Year Born: 1922
Pioneer
Tapp, Gordie (1922- )
Gordie Tapp was once introduced as the world’s finest storyteller. It was an art he developed while hosting Country Hoedown, the Canadian variety show which prepared him for CBS’s Hee Haw which made him an international figure.
Country Hoedown replaced the Saturday night show On Camera in 1956. It moved to Friday night later that year and ran until 1965.
It was on Country Hoedown that Gordie invented the smoothie character Gaylord and the hayseed Cousin Clem, whom he took later into Hee Haw.
The seeds of Country Hoedown were planted in the early days of CHML Hamilton. Tom Darling, who managed CHML for several years, recollected Gordie’s start on the country scene in The Birth of Radio in Canada by Bill McNeil and Morris Wolfe. The station carried live broadcasts of orchestras playing at local hotels, and did “all kinds of small groups, including a lot of country and western stuff,” said Tom in a later reminiscence. He asked Gordie Tapp to host one program called Main Street Jamboree.

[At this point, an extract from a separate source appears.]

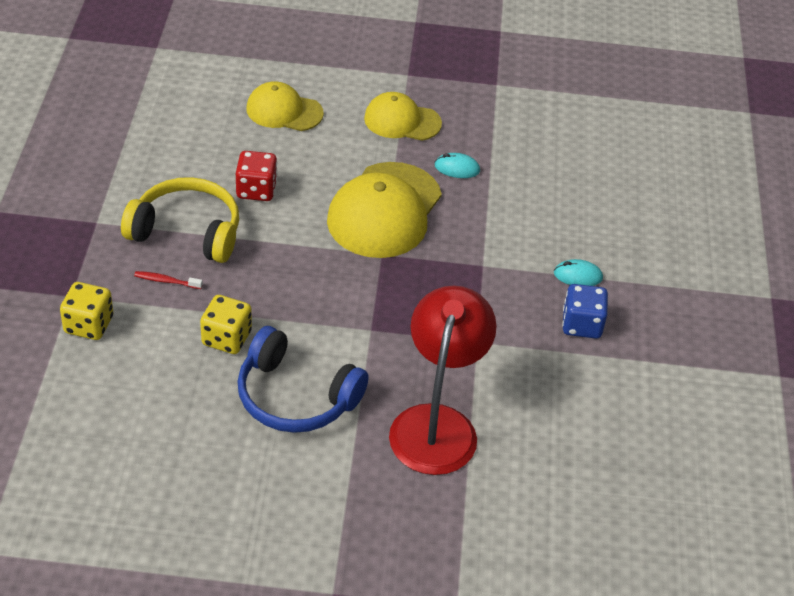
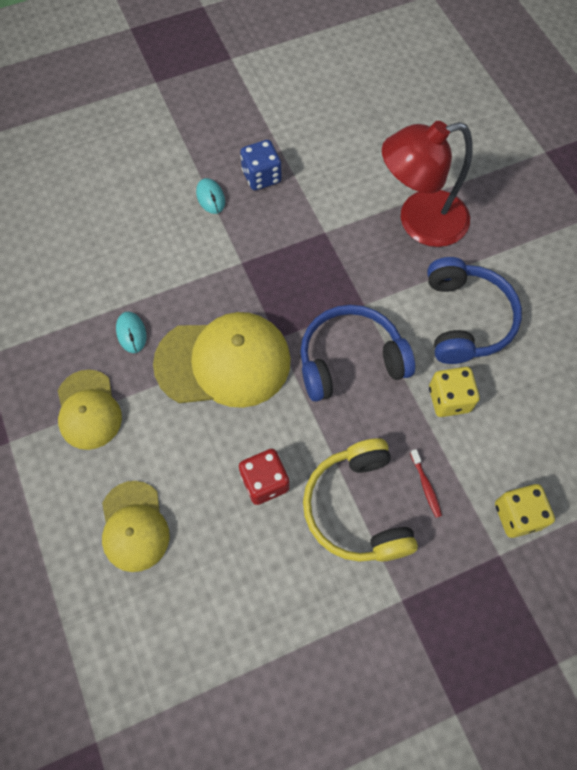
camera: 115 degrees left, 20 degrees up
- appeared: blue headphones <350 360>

Gordie had attended the Lorne Green School of Broadcasting, joined CJOY Guelph as an announcer, then moved on to CHML. He was reluctant to take on Main Street Jamboree, but he did. Tom Darling said: “We put that show on in auditoriums all over Ontario. It made for great radio and it went on for years.”
From CHML, Gordie went on to spend more than 13 years with CBC Radio and TV, mostly hosting Country Hoedown. It was finally replaced by the Tommy Hunter Show – Tommy Hunter had appeared on Country Hoedown with King Ganam and his Sons of the West and also as one of the winners of a CBC-TV talent contest called Pick the Stars.
Gordie went to Nashville and CBS’s Hee Haw, which had its debut in 1969 hosted by Buck Owens and Roy Clark, and ran until 1993. Ironically, CBS purged it along with all other country shows after one year, then watched as it was picked up independently in syndication across the U.S. and all over the world to become the longest running country variety show in American television history.
Also on the show were Don Harron who played Charlie Farquaharson, a radio announcer on station KORN, and Archie Campbell, who played an old doctor. Gordie, Don and Archie were writers for the show as well as characters in it.
Gordie Tapp was awarded the Order of Canada in 1998 for his years of unpaid work for medical charities, and the Order of Ontario in 1999. He chaired the Canadian muscular dystrophy campaign for years and raised funds for Easter Seals, the U.S. Shriners’ hospitals for children and the Canadian Tim Horton Foundation for Children. He was also elected to the Canadian Country Music Association Hall of Fame.